Wednesday, December 10, 2014

To Pick Up Some Power Converters

One of the enigmas of Star Wars: A New Hope is that Mark Hamill wasn't much of an actor. If you're like me, you've watched the first film enough times to become well acquainted with all the beats where Hamill reacts too early--his disappointed shoulder slump a split second too early when C3PO says, "There's not much to tell," his sometimes grating, whiny delivery. George Lucas isn't an actor's director and the only actors who come off well in his films are those with a massive cache of their own talent brought to the table. Yet the first Star Wars film not only works, Hamill works in it. Maybe his lacklustre performance actually helps foreground the world a bit more, but even that doesn't quite explain it. As I said, it's an enigma.

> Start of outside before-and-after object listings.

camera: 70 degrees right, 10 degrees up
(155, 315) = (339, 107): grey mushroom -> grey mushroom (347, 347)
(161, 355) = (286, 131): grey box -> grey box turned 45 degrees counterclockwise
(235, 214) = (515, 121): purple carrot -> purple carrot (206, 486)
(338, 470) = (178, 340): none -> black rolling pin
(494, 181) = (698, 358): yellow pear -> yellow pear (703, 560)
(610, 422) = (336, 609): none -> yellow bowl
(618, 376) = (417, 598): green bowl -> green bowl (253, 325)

Hamill's since improved at least as a voice actor as his celebrated, long running career as the Joker in various animated and video game incarnations of Batman has shown. But the proof that Hamill in the late 70s didn't have what it takes to carry a film himself is in 1978's Corvette Summer. A poorly written adventure road film with not incompetent but truly dull direction, Hamill's uninteresting teenage gear-head navigates a nonsensical coming of age story with nothing particularly interesting to say.

Kenny (Hamill) is coming to the end of his last high school semester and he and his auto shop class wander a scrapyard, looking for a car to restore as a class project. It's Kenny who spots the Stingray Corvette and from then on he seems to regard the car as his.

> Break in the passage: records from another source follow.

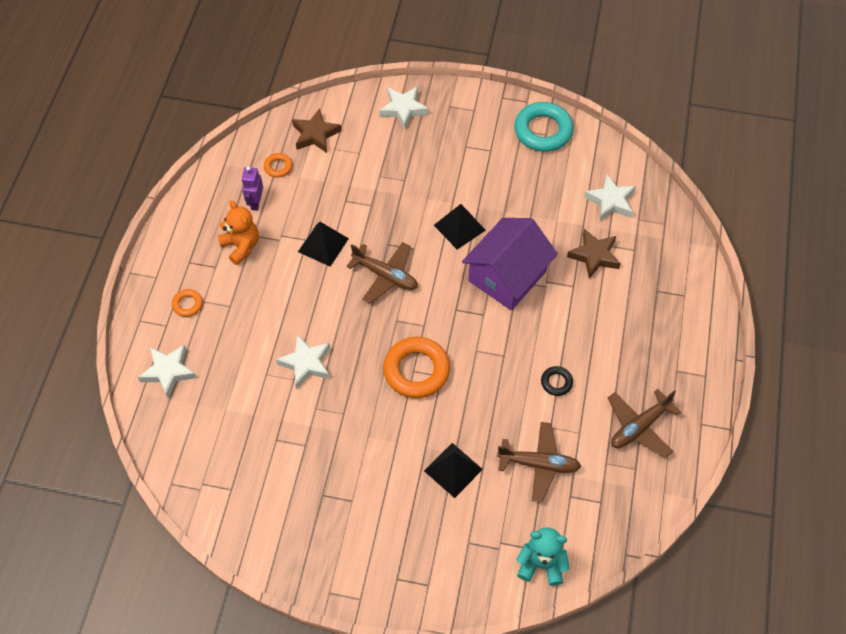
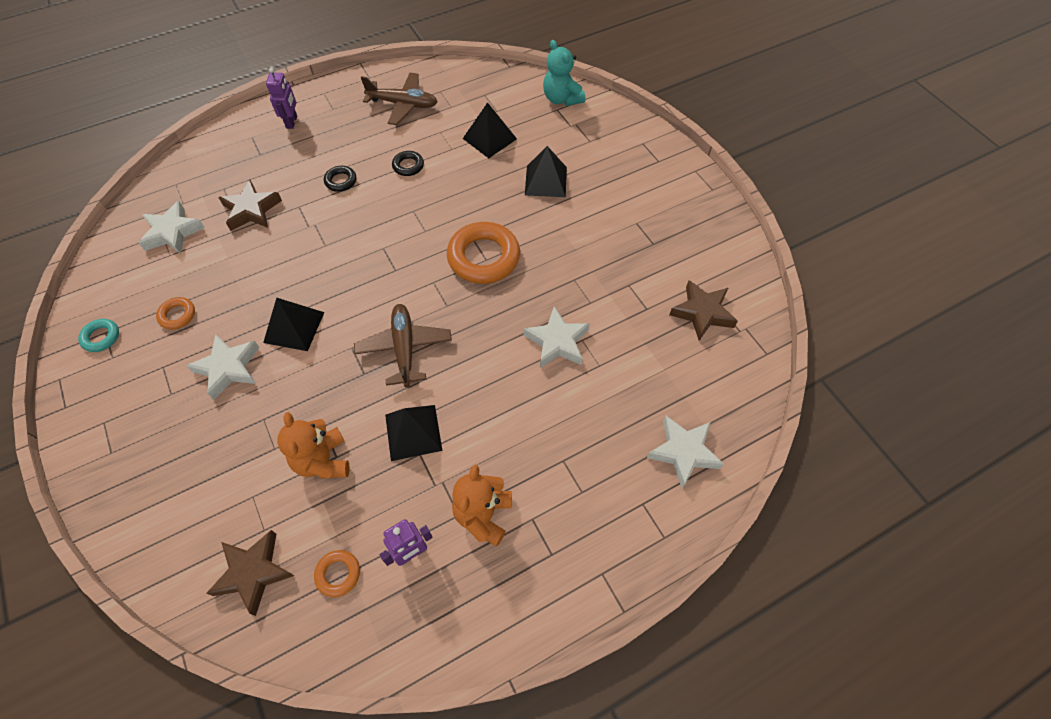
camera: 130 degrees left, 0 degrees up
(187, 304) = (600, 504): orange ring -> orange ring (177, 315)
(238, 472) = (702, 313): none -> brown star
(349, 193) = (323, 460): none -> orange teddy bear
(403, 109) = (145, 499): white star -> white star (228, 368)
(507, 276) = (325, 256): purple house -> none
(538, 464) = (489, 138): brown plane -> black pyramid
(543, 131) = (101, 337): turquoise ring -> turquoise ring, size x0.48
(578, 327) = (341, 181): none -> black ring
(681, 332) = (292, 122): none -> purple robot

But all the students take turns driving it when its finished, only classmate Danny Bonaduce for some reason taking it out alone and when he leaves the car parked on the curb to pick up some burgers and cokes, of course it's stolen. So begins Kenny's odyssey as he alone seems to have the urge to track the car down. Eventually he learns it's in Las Vegas and it's on the way there he hitches a ride from the person giving the best performance in the film, Annie Potts as Vanessa, a would-be prostitute.

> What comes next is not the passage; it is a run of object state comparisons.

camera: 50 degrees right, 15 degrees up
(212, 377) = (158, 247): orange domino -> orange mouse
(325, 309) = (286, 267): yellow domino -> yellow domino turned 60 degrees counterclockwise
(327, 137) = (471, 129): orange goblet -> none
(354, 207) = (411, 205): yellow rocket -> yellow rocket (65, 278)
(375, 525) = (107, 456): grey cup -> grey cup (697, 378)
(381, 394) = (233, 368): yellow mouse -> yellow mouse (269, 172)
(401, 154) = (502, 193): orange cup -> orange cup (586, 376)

Here in 1978 Potts is the sexy young woman and eight years later she played the old lady character at the age of thirty four in Pretty In Pink, which goes to show how Hollywood regards actresses over thirty. She invests real belief in Vanessa even though she's no better written than Kenny, and she's genuinely entertaining when scolding him for the various hijinks he gets up to in attempting to retrieve his car, or avoiding retrieving his car. For his part, he whines about her and everything else and complains when she tries to have sex with him. He's generally insufferable. I was just about out of patience for the film when Dick Miller showed up for an interesting cameo.

All too briefly, though.

The dull slog that is the remainder of the film features as villains the guy who played Leon in Blade Runner and Kim Milford, the star of Laserblast, the final film mocked on the Comedy Central run of Mystery Science Theatre 3000.

As bad as Hamill is in the movie, this guy is worse and it becomes a showdown between the mediocre and the inept in a high stakes etcetera.